Sei lieber authentisch und fasse in Worte was gerade in dir vorgeht. Nimm dich aus der Situation, wenn du die Möglichkeit dazu hast und eine andere Bezugsperson übernehmen kann. Das ist natürlich nicht immer machbar, darum ist es umso wichtiger in Kontakt mit deinem Kind zu treten und zu beschreiben was gerade passiert. Zum Beispiel:

  • Das war heute ein sehr aufregender Tag für dich und weil es so schön war, wünschst du dir, dass dieser Tag niemals endet, oder? Das kann ich gut verstehen.

  • Mir hat heute besonders gut gefallen dass wir gemeinsam das neue Spiel ausprobiert haben. Trotzdem ist es wichtig, dass du jetzt schlafen gehst.

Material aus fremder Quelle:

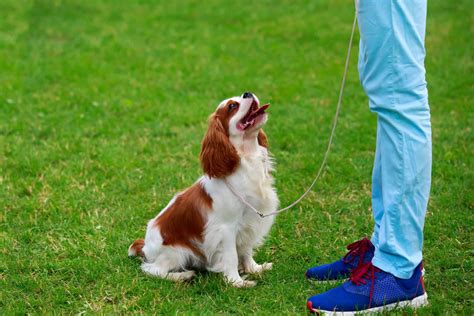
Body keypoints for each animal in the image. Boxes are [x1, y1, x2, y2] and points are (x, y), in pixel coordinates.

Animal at [128, 91, 280, 286]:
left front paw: (254, 269)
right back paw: (183, 275)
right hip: (178, 252)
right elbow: (231, 257)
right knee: (152, 270)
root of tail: (145, 247)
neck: (247, 159)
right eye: (232, 106)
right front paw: (236, 282)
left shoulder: (249, 222)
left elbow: (246, 250)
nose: (248, 93)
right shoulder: (226, 228)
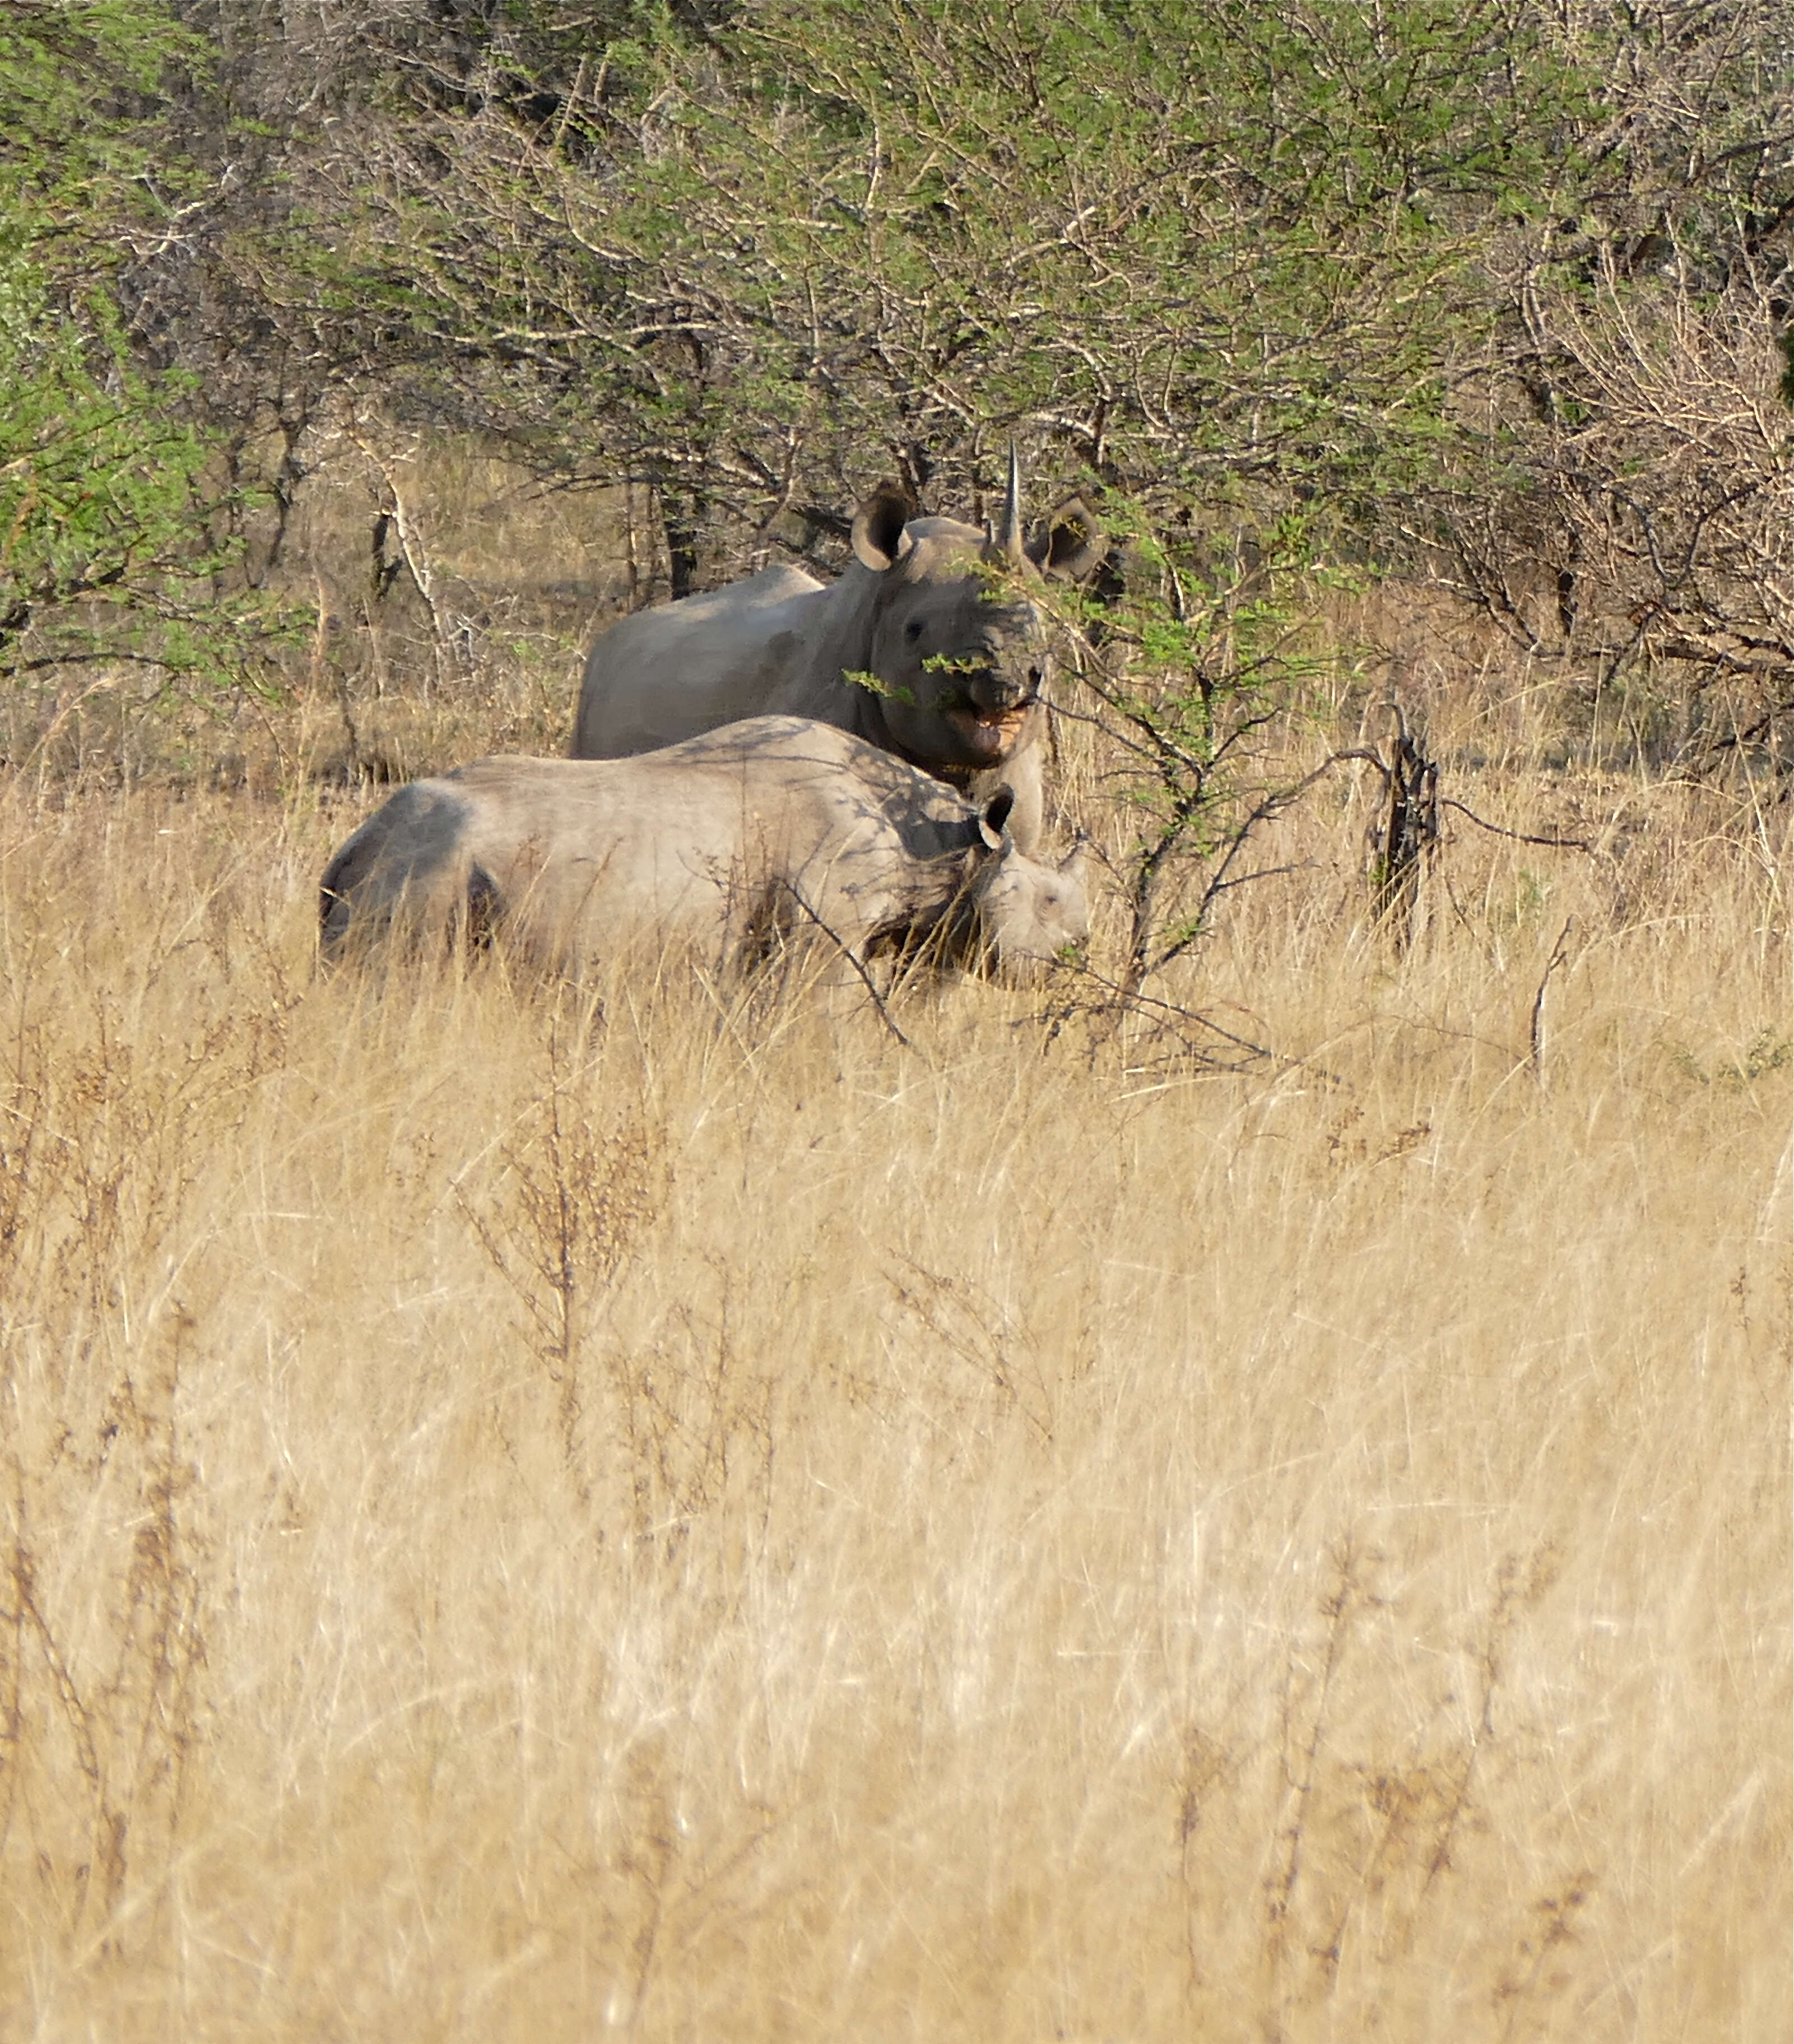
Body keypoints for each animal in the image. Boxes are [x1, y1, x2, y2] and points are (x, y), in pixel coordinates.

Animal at [317, 719, 1087, 981]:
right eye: (1049, 901)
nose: (1079, 958)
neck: (948, 846)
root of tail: (357, 844)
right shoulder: (824, 928)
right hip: (429, 874)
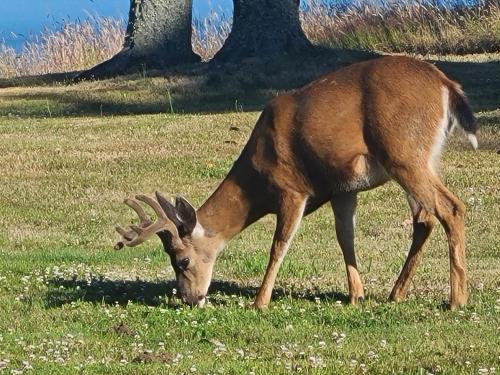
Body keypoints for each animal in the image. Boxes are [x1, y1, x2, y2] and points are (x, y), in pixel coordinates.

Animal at [113, 54, 476, 310]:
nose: (190, 298)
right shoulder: (343, 188)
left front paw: (259, 301)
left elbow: (279, 245)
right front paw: (355, 295)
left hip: (404, 152)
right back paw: (396, 293)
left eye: (182, 260)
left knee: (451, 207)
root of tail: (447, 86)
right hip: (421, 158)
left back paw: (456, 300)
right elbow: (345, 237)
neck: (256, 177)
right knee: (425, 219)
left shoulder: (292, 188)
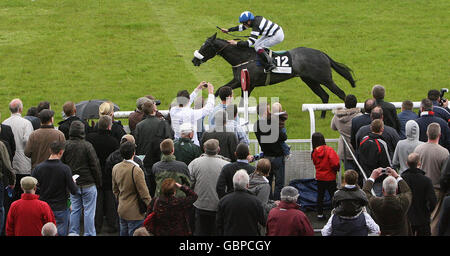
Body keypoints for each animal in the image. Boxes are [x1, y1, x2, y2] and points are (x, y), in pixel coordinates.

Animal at [192, 33, 356, 118]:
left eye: (206, 46)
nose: (194, 60)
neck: (243, 57)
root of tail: (323, 54)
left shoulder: (249, 83)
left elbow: (242, 101)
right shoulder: (238, 80)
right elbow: (220, 89)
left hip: (325, 78)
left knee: (341, 93)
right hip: (310, 80)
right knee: (324, 96)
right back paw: (321, 116)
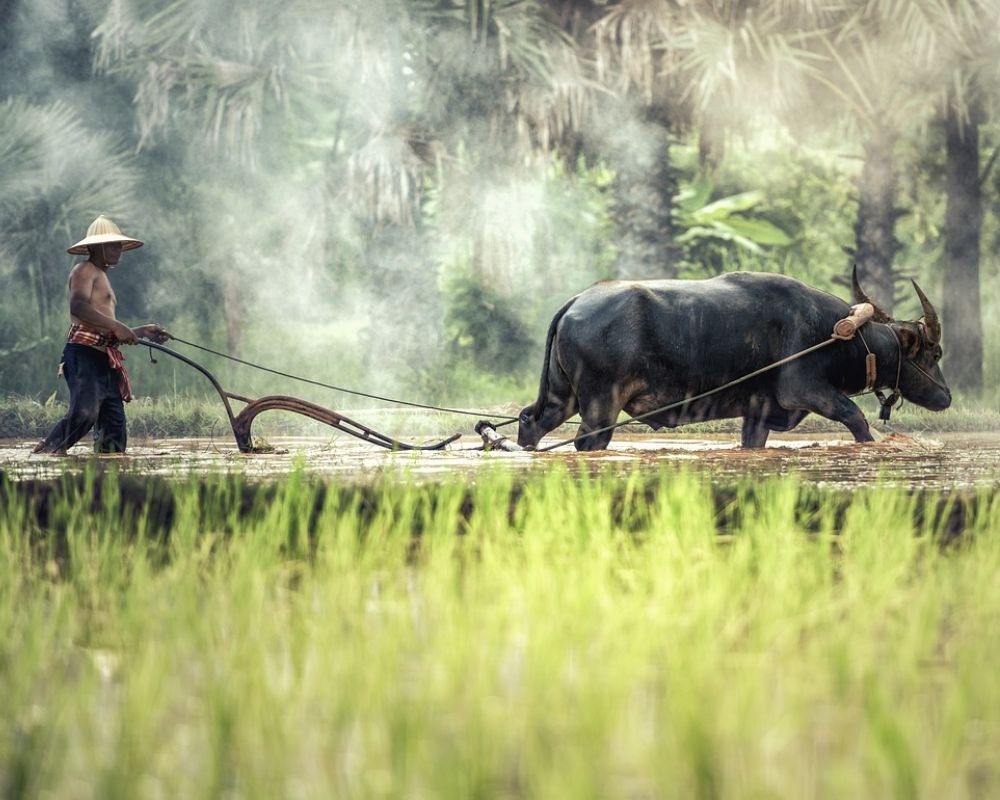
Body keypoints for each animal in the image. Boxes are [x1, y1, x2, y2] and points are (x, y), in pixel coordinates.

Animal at [520, 270, 948, 450]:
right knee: (587, 441)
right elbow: (856, 419)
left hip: (561, 397)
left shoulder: (758, 413)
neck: (838, 333)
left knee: (531, 421)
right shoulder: (807, 390)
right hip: (600, 406)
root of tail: (576, 302)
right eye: (934, 353)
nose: (946, 396)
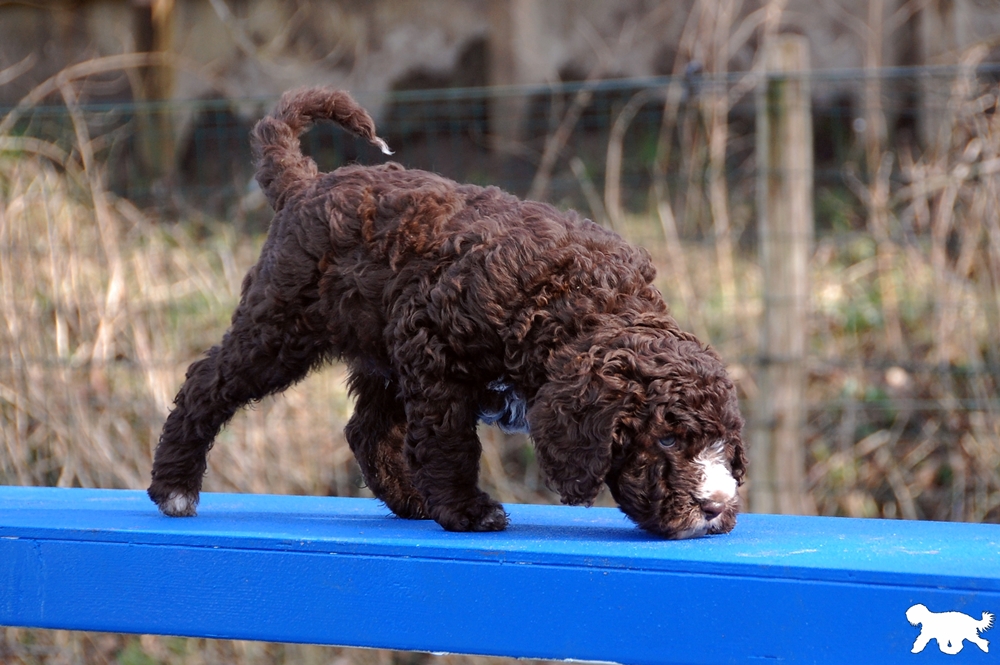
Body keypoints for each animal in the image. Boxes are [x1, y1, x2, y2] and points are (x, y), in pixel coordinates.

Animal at [147, 87, 747, 538]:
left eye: (722, 443)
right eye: (666, 440)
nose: (716, 507)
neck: (576, 305)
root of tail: (308, 182)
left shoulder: (419, 351)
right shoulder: (434, 348)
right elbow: (448, 440)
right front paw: (466, 510)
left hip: (378, 351)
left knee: (365, 430)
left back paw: (411, 500)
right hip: (280, 323)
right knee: (208, 381)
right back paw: (175, 486)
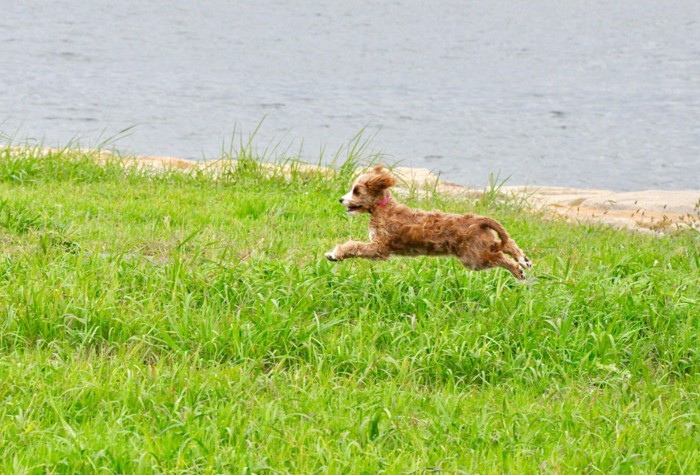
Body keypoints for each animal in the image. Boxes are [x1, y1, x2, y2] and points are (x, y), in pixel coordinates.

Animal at [326, 166, 532, 280]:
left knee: (500, 256)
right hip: (480, 247)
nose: (340, 199)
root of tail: (478, 220)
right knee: (507, 244)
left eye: (357, 191)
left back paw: (518, 270)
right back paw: (524, 260)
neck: (383, 209)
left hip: (474, 257)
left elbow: (354, 245)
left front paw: (335, 254)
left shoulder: (379, 247)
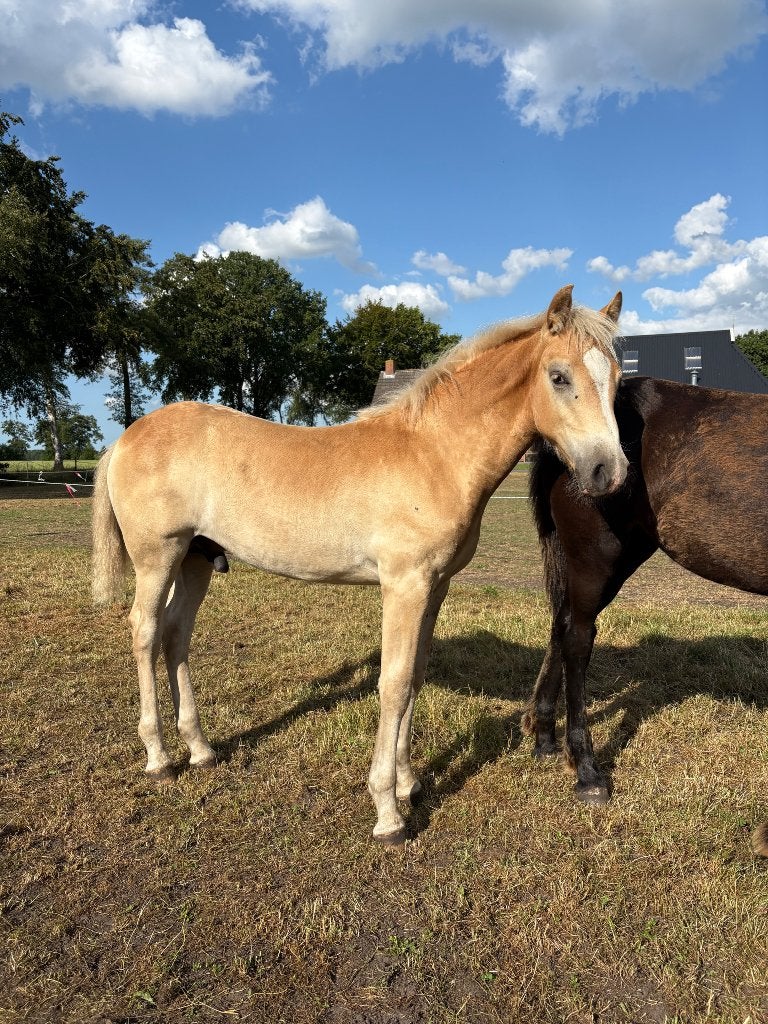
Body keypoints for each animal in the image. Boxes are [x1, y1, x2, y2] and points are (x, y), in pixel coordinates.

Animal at [92, 284, 627, 845]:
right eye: (559, 376)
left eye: (616, 378)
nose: (608, 472)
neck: (433, 454)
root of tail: (125, 437)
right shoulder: (404, 585)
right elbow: (392, 682)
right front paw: (388, 813)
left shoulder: (434, 586)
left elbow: (414, 677)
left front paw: (411, 783)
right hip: (159, 557)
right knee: (146, 630)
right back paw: (158, 758)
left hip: (195, 558)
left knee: (176, 635)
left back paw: (200, 750)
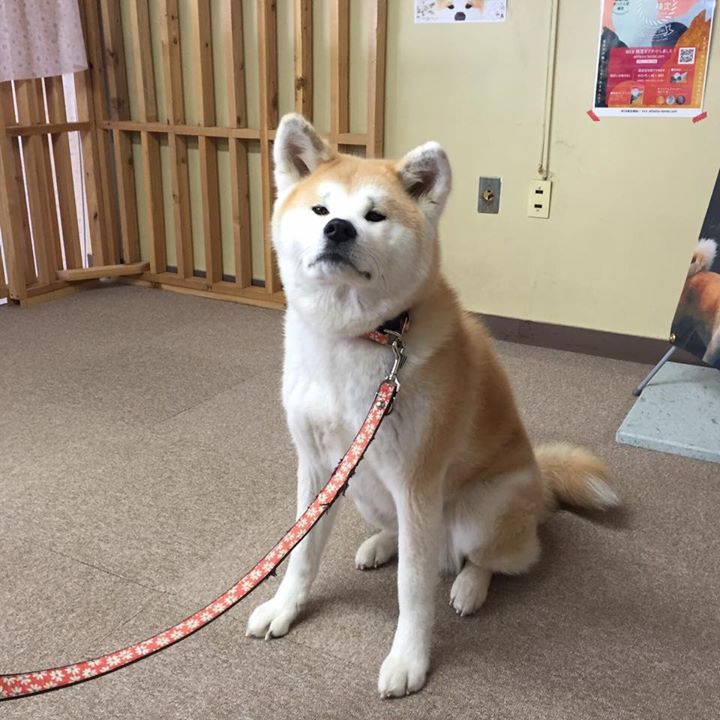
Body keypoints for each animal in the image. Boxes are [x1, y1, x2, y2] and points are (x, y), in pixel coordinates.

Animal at [246, 116, 620, 696]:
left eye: (374, 215)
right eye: (321, 210)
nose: (340, 230)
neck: (356, 338)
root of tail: (540, 485)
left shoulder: (416, 483)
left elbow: (412, 589)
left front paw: (409, 660)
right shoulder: (318, 469)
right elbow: (302, 552)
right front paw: (284, 608)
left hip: (480, 510)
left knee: (496, 559)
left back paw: (469, 585)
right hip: (363, 490)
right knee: (403, 536)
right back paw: (381, 544)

  • Ich bin schon sehr müde und brauche Erholung

  • Damit wir morgen neue Abenteuer erleben können, ist es wichtig dass wir den Tag jetzt schön langsam ausklingen lassen

  • All deine Fragen sind sehr interessant, die heben wir uns auf und morgen Früh beantworte ich sie dir gerne

  • Ich kann leider  nicht mehr so geduldig sein, wie ich es gerne wäre, darum gehe ich jetzt hinaus und XY kommt zu dir.

Es ist wichtig, dein Kind dabei zu unterstützen Gefühle, Bedürfnisse und Empathie zu spüren, erkennen, richtig zu deuten und zu verstehen.  Das tust du, indem du dein Kind teilhaben lässt an dem was dich berührt. In kindgerechte Worte fasst, warum es dir gerade so geht und weshalb es dir wichtig ist, dass ihr darüber sprecht.
Geh dabei nicht zu hart mit dir ins Gericht; wenn du es ein- von vier Malen schaffst deine Grenzen zu wahren und für sie einzustehen, ist das wunderbar. Essentiell ist, dass du dir deine Grenzen und deren Überschreitung bewusst machst. Dich ab und zu bewusst dafür entscheidest, anstatt unbewusst in Frustration zu schlittern, die dir und deinem Umfeld nicht gut tut.

Achte auf dich und schenke auch dir einen bedürfnisorientierten, liebevollen Blick.

Sei die LieblingsMAMA die du sein willst!